---------- DATA FOR REVIEW ----------

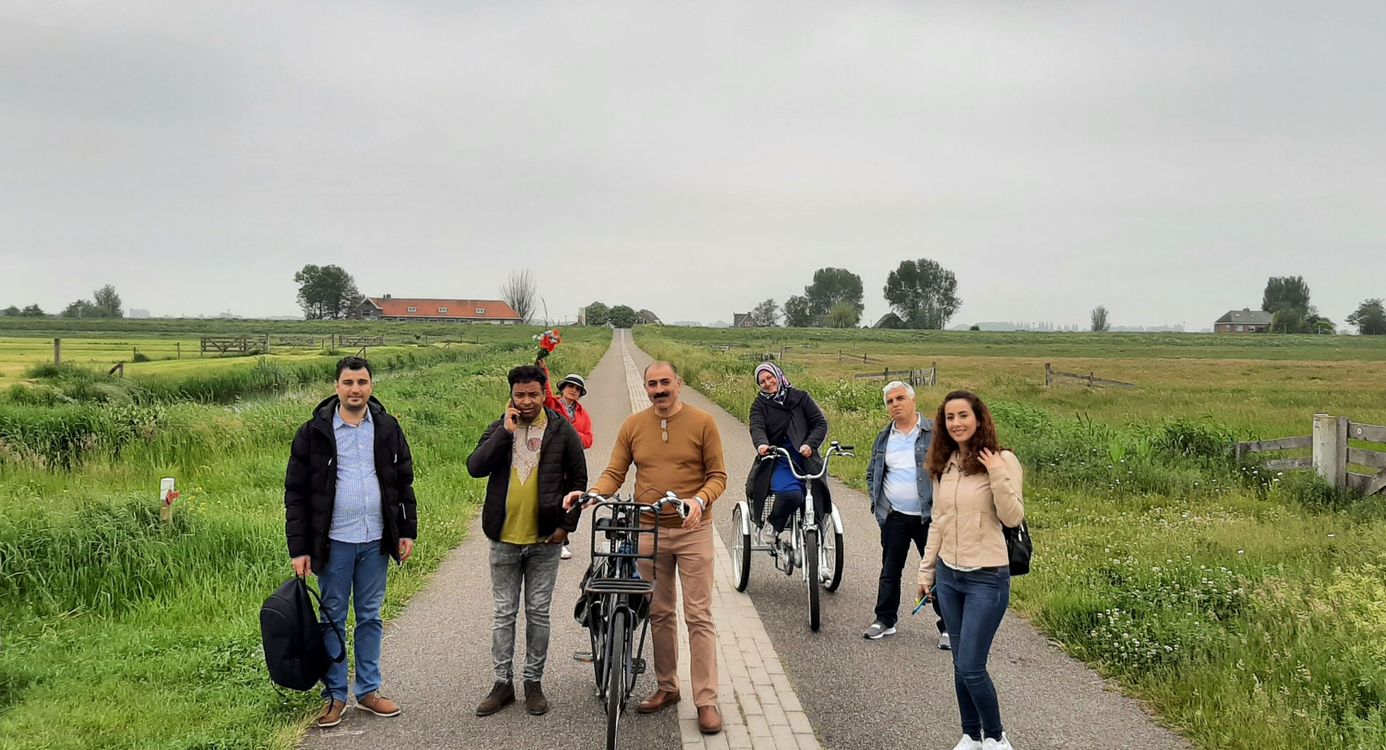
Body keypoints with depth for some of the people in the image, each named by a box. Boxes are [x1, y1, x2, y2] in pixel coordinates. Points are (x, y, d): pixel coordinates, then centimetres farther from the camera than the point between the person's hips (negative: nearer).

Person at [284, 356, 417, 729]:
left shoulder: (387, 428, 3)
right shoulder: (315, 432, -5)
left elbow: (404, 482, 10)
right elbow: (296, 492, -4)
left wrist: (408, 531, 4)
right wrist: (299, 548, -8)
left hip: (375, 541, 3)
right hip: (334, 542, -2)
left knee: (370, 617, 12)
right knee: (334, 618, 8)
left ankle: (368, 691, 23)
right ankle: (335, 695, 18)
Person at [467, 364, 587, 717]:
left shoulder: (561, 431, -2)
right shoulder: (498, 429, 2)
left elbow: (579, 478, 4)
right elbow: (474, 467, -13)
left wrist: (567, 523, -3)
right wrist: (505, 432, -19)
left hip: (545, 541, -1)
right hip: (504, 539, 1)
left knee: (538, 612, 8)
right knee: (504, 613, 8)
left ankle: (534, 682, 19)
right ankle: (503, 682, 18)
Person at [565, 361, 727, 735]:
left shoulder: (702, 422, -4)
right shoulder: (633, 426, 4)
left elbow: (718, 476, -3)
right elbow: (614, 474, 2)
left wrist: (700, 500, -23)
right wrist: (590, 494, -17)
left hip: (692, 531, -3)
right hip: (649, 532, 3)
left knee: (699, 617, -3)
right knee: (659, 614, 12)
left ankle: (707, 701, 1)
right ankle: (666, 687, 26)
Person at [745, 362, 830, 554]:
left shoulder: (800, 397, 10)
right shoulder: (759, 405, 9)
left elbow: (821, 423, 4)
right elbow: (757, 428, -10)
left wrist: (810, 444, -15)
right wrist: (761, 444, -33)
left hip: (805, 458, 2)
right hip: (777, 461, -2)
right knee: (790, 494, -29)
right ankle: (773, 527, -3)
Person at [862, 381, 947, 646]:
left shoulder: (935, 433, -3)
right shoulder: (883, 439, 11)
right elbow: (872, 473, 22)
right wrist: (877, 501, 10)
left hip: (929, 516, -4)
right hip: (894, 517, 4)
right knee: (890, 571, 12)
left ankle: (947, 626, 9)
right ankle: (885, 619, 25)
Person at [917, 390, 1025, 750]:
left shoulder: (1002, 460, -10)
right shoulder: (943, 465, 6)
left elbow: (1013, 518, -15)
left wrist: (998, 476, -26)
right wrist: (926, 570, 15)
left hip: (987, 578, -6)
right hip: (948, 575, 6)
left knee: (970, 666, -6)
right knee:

----------

■ **WHAT YOU HAVE TO DO**
Restate word for word only the lines above from the line containing "right ankle: (503, 682, 18)" to the line containing "right shoulder: (759, 405, 9)", both of them included.

■ **RESPONSE TO THE EXERCISE**
right ankle: (503, 682, 18)
Person at [565, 361, 727, 735]:
left shoulder: (702, 422, -4)
right shoulder: (633, 426, 4)
left elbow: (718, 476, -3)
right elbow: (614, 474, 2)
left wrist: (700, 500, -23)
right wrist: (590, 494, -17)
left hip: (692, 531, -3)
right hip: (649, 532, 3)
left knee: (699, 617, -3)
right knee: (659, 614, 12)
left ankle: (707, 701, 1)
right ankle: (666, 687, 26)
Person at [745, 362, 830, 554]:
left shoulder: (800, 397, 10)
right shoulder: (759, 405, 9)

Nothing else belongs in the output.